Идеология национал-большевизма
Шрифт:
Луначарский принимает почти все доводы сменовеховцев. «Сейчас, — говорит он, — сменовеховцы убедились, что советская конституция не противоречит «великодержавности». Присмотревшись к тактике Коминтерна, хотя «криво и ошибочно», они убедились, что эта тактика «идет на пользу великодержавности России, создавая ей на Западе и Востоке друзей среди миллионов угнетенных».
Луначарский идет еще дальше, указывая на национализм как на социальную силу, которая может сотрудничать с коммунизмом. «Может быть, кроме коммунизма в России есть еще настоящий подлинный буржуазный патриотизм, остаток жизненной силы индивидуалистических групп и классов? Если он есть, то он сгруппируется вокруг своеобразного знамени, выброшенного рыцарями «Смены вех». Луначарский считает, что сменовеховцы могут надолго оказаться спутниками коммунизма.

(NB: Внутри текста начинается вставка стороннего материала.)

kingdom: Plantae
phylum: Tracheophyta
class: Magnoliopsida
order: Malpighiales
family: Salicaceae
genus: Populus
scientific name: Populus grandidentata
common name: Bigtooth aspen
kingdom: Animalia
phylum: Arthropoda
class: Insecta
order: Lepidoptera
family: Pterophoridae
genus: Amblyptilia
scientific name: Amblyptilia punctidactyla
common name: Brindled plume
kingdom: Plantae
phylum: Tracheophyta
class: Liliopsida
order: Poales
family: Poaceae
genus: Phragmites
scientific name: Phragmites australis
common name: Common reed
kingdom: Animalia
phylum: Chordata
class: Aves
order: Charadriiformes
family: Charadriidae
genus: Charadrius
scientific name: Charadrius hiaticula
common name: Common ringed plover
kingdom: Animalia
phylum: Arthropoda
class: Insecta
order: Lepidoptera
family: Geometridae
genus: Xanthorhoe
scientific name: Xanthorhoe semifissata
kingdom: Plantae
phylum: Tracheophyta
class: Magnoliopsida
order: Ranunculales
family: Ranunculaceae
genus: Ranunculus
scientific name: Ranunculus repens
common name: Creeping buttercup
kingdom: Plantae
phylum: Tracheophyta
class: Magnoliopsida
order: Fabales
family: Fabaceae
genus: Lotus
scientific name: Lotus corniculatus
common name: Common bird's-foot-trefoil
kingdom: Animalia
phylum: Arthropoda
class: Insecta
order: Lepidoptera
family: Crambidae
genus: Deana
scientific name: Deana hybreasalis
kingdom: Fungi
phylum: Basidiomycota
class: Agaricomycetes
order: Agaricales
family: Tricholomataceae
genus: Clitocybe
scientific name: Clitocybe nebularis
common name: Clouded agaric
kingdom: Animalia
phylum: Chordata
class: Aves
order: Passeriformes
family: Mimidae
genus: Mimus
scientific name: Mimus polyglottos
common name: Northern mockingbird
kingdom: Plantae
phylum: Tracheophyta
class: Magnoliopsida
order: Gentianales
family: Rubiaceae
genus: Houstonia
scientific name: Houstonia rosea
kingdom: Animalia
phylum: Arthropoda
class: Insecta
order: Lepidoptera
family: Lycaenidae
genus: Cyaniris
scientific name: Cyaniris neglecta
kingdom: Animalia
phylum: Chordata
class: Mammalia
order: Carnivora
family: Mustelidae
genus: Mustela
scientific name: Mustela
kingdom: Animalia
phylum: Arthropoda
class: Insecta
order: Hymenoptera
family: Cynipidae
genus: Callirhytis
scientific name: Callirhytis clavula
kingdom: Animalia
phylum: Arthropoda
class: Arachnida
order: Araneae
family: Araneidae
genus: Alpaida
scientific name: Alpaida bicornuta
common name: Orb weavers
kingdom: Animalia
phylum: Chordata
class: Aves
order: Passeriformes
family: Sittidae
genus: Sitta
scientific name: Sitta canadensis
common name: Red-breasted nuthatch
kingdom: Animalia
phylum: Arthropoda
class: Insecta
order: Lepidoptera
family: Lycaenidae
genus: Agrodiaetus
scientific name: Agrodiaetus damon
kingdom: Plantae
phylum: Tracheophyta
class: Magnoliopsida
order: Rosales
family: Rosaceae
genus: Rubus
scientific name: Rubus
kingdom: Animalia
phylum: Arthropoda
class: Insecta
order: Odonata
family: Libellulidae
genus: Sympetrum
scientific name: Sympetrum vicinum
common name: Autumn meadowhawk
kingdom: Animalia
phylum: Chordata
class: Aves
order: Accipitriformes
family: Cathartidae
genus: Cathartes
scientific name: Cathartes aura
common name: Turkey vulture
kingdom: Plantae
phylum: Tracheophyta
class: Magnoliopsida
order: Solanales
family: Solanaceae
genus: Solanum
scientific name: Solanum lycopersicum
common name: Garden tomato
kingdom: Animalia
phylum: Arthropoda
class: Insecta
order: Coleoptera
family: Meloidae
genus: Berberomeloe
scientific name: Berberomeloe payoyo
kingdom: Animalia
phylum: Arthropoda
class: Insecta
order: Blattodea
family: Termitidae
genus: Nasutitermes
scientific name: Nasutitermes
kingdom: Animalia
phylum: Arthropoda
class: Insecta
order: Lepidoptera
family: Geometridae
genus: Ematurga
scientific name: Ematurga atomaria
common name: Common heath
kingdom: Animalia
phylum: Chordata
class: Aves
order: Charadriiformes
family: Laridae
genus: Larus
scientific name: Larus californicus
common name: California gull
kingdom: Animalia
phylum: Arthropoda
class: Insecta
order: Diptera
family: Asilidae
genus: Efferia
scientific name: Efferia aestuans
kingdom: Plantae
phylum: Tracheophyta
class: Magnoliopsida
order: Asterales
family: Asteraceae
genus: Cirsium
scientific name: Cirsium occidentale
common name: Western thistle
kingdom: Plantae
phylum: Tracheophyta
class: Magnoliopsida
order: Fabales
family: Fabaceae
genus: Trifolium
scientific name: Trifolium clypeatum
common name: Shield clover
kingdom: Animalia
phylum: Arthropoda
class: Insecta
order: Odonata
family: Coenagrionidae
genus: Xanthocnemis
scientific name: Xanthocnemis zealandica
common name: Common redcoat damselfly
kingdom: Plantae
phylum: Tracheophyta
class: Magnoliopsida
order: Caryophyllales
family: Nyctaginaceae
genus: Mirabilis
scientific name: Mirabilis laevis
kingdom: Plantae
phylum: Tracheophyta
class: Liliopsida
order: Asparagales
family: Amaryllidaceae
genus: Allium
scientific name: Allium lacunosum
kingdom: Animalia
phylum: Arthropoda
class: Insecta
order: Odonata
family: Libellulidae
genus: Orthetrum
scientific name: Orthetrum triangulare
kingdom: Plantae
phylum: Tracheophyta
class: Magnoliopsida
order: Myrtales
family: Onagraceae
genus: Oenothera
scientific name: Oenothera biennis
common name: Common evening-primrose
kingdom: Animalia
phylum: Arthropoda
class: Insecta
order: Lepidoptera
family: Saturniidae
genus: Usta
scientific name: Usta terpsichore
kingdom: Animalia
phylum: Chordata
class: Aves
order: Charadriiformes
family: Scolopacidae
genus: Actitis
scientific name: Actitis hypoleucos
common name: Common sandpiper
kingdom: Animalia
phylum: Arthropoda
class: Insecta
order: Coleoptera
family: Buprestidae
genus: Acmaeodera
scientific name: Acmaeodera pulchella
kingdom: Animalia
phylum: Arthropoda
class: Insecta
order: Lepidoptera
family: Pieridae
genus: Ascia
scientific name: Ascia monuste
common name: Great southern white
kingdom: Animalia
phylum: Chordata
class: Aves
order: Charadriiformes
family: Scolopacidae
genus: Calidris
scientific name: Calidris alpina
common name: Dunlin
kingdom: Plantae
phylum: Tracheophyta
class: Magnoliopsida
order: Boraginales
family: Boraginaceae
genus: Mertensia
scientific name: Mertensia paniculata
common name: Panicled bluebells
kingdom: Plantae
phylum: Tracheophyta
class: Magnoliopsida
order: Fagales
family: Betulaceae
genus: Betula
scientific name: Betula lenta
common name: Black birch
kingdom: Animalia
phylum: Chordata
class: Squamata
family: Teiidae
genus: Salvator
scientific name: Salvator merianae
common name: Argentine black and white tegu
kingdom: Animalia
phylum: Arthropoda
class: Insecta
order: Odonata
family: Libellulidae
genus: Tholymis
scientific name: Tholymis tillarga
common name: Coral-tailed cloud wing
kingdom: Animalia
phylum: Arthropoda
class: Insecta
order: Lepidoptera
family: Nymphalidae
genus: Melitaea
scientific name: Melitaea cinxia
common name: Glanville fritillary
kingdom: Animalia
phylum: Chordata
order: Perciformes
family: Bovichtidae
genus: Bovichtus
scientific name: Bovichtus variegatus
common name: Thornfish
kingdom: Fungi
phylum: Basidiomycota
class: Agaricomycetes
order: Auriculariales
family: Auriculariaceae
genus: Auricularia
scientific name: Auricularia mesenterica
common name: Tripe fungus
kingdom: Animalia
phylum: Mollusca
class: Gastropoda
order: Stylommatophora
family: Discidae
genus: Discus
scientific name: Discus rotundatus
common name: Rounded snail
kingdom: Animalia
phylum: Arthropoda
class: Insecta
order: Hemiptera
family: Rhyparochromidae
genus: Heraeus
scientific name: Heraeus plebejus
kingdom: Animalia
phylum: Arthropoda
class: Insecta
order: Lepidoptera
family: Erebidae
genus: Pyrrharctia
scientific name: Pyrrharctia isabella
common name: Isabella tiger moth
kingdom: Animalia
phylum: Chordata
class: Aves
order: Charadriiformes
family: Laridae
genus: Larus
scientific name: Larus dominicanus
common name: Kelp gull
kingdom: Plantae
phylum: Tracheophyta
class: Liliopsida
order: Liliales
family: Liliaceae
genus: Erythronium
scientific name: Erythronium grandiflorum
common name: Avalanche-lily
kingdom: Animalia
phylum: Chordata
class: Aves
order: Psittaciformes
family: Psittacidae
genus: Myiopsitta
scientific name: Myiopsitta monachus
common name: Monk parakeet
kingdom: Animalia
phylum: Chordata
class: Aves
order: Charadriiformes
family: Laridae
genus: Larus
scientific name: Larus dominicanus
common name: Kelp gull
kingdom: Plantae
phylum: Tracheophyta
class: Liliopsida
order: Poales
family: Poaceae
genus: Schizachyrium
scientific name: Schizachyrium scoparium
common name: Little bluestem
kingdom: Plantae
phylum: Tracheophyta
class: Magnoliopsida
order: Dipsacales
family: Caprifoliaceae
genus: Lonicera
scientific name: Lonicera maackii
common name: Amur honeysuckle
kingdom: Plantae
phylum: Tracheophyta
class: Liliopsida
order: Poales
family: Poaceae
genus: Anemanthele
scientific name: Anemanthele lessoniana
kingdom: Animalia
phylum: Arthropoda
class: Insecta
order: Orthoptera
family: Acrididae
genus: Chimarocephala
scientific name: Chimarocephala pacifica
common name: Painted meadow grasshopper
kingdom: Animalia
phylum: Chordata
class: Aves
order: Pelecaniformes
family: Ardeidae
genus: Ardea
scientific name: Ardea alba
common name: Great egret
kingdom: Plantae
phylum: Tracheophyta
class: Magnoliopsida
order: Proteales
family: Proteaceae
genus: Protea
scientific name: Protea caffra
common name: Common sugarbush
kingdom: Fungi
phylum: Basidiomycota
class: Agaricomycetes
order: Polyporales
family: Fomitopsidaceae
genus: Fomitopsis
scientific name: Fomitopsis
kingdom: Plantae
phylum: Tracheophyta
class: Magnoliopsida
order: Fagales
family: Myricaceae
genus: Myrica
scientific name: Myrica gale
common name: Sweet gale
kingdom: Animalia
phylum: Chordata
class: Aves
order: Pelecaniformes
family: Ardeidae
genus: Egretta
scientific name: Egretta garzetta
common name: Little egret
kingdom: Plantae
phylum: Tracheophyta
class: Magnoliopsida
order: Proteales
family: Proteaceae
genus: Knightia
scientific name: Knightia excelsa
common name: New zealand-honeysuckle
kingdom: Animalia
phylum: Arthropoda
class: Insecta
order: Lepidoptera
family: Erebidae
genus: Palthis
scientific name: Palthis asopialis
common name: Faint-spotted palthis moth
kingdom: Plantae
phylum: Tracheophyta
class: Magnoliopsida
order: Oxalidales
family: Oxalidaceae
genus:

Устрялов с явным удовлетворением откликается на советскую реакцию, очень положительно оценивая статьи Троцкого, Луначарского, Стеклова. «Ни партийного доктринерства, ни узкой сектантской нетерпимости не обнаружили большевики
ПЕРВЫЕ ТРЕВОГИ
Однако уже в ноябре появляется и явная настороженность в оценке сменовеховства. Вначале она исходит из кругов, связанных с работой среди национальностей Советской России. Напомним, что эту работу проводил в то время народный комиссариат национальностей, возглавлявшийся Сталиным.
Его орган «Жизнь национальностей» опубликовал передовицу, где говорилось, что хотя идеология сменовеховства порождена чувством оскорбленного и уязвленного патриотизма и национального самолюбия, которое многим белым «приходилось и приходится испытывать со стороны Антанты, толкавшей их на борьбу с Россией, многие высказывания сменовеховцев «не могут не резать слух». Коммунисты проповедуют, подчеркивалось в статье, «не русский дух, а идеи интернационального коммунизма». Большевизм рожден не русским духом, а капитализмом. «Мы гордимся не столько «русской душой», как обретенной нами «мировой душой».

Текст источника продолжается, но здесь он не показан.